Aufwandsschätzung mal anders

Gastbeitrag von | 14.03.2024

Eine frische Perspektive zu Aufwandsschätzungen in der Softwareentwicklung

In der agilen Welt der Softwareentwicklung sind Teams oft damit konfrontiert, den erforderlichen Arbeitsaufwand für die Entwicklung neuer Features zu schätzen. Diese Schätzungen dienen als Fundament für die Planung von Sprints. Allerdings zeigt die Erfahrung, dass die tatsächlichen Aufwände regelmäßig von den ursprünglichen Schätzungen abweichen – und das meist nach oben. Einige Aufgaben werden aufgrund von Naivität oder dem Druck, niedrige Schätzungen abzugeben, unterschätzt, was zu einem Missverhältnis zwischen Schätzung und tatsächlichem Aufwand führt. Auch die schrittweise Erweiterung des Projekts als Reaktion auf neue Anforderungen oder aufkommende Schwierigkeiten kann zu einem Anstieg des Arbeitsaufwands führen. Und natürlich kann die technische Umsetzung unvorhergesehene Probleme und Schwierigkeiten mit sich bringen, die den ursprünglichen Schätzungen nicht zugrunde lagen.

Kurzum: Die Ursachen sind vielschichtig und reflektieren die Komplexität und Unberechenbarkeit von Softwareprojekten.¹

Neben der Ungenauigkeit der Schätzungen erzeugt der Schätzprozess selbst, wie beispielsweise durch das Bewerten mit Story Points, teilweise erheblichen zusätzlichen Aufwand, der nicht vernachlässigt werden sollte.
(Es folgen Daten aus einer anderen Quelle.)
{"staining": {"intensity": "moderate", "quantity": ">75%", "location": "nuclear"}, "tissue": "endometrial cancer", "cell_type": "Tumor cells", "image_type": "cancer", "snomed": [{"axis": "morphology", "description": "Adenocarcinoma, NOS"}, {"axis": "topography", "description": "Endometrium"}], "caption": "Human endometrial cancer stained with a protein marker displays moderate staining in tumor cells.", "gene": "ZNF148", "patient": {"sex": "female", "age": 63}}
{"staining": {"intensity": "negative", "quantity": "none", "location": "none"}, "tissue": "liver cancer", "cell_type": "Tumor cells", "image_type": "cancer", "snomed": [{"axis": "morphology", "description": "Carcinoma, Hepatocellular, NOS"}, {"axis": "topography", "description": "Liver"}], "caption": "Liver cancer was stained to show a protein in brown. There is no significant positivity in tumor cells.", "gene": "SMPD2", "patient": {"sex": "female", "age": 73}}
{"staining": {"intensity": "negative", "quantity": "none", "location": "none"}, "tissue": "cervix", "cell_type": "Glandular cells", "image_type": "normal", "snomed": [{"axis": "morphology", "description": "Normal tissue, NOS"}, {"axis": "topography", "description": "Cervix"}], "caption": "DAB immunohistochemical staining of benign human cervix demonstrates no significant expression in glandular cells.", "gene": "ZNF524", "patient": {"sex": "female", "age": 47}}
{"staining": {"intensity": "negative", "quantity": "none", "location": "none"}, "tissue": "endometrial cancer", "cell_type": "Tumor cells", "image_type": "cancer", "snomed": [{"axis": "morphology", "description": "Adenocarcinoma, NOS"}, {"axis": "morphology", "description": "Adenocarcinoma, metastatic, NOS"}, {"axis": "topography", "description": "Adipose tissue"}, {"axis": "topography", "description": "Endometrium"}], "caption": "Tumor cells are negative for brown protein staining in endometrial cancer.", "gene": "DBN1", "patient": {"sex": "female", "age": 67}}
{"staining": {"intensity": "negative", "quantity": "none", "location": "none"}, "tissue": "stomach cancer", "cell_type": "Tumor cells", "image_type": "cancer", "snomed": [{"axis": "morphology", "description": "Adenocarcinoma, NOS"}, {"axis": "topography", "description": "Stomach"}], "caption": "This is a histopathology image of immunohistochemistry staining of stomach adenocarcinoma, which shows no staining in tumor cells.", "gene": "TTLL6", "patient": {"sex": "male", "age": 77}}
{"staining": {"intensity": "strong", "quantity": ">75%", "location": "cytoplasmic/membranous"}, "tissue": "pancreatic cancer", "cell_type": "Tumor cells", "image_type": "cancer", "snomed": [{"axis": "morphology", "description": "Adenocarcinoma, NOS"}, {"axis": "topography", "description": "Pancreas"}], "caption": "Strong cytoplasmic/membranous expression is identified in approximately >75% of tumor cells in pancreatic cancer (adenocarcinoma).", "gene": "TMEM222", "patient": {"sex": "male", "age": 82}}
Was können Organisationen also tun, die sich mit dem Thema Aufwandsschätzung in der Softwareentwicklung beschäftigen?

Der Ansatz ohne Schätzen

Eine denkbare Lösung für diese Problematik ist der sogenannte #noestimates-Ansatz. Dabei verzichtet man auf die Schätzung von Arbeitspaketen in Story Points und zerlegt stattdessen Aufgaben in gleich große Teilaufgaben, deren Anzahl direkt erfasst werden kann. Die Gesamtzahl dieser Teilaufgaben dient dann als Maß für den Arbeitsaufwand. Ein angenehmer Nebeneffekt ist, dass Teams dadurch lernen, komplexe Aufgaben in überschaubare Einheiten zu gliedern und zu verstehen.

Doch ist das die Lösung?

Aufwandsschätzung – wozu?

Warum stecken wir überhaupt Aufwand in Aufwandsschätzungen? Die häufigsten Gründe sind:

Sprintplanung: Die Idee, Aufgaben basierend auf Story-Point-Schätzungen für den Sprintumfang zu definieren und sich zu verpflichten, diese zu erfüllen, erscheint mir fragwürdig. Ich bin überzeugt, dass ein effizientes Team ohnehin alles daran setzt, das Maximum zu erreichen. Sollte dies nicht gelingen, gibt es triftige Gründe, die nicht einfach dadurch gelöst werden können, dass man sich im Voraus verpflichtet, einen bestimmten Umfang zu erfüllen. Generell ist der Wert einer solchen Verpflichtung gering, wenn die meisten Schätzungen sowieso nicht eingehalten werden. Es ist unnötig, Energie darauf zu verwenden, so zu tun, als ob dies machbar wäre.

Optimierung der Geschwindigkeit (Velocity): Ein weiteres Argument für Aufwandsschätzungen ist die Messung und Optimierung der Teamproduktivität. Obwohl ein Team schnell entwickeln kann, können Abhängigkeiten oder erst spät erkannte Komplexitäten dazu führen, dass der Gesamtaufwand (oder die Dauer) erheblich steigt und der geplante Umfang nicht erreicht wird. Um die Produktivität zu messen, gibt es einfachere Methoden und Tools, die Produktivitätsmetriken direkt aus Versionsverwaltungs- (z. B. GitHub) oder Task-Management-Daten (z. B. Jira) automatisch ermitteln.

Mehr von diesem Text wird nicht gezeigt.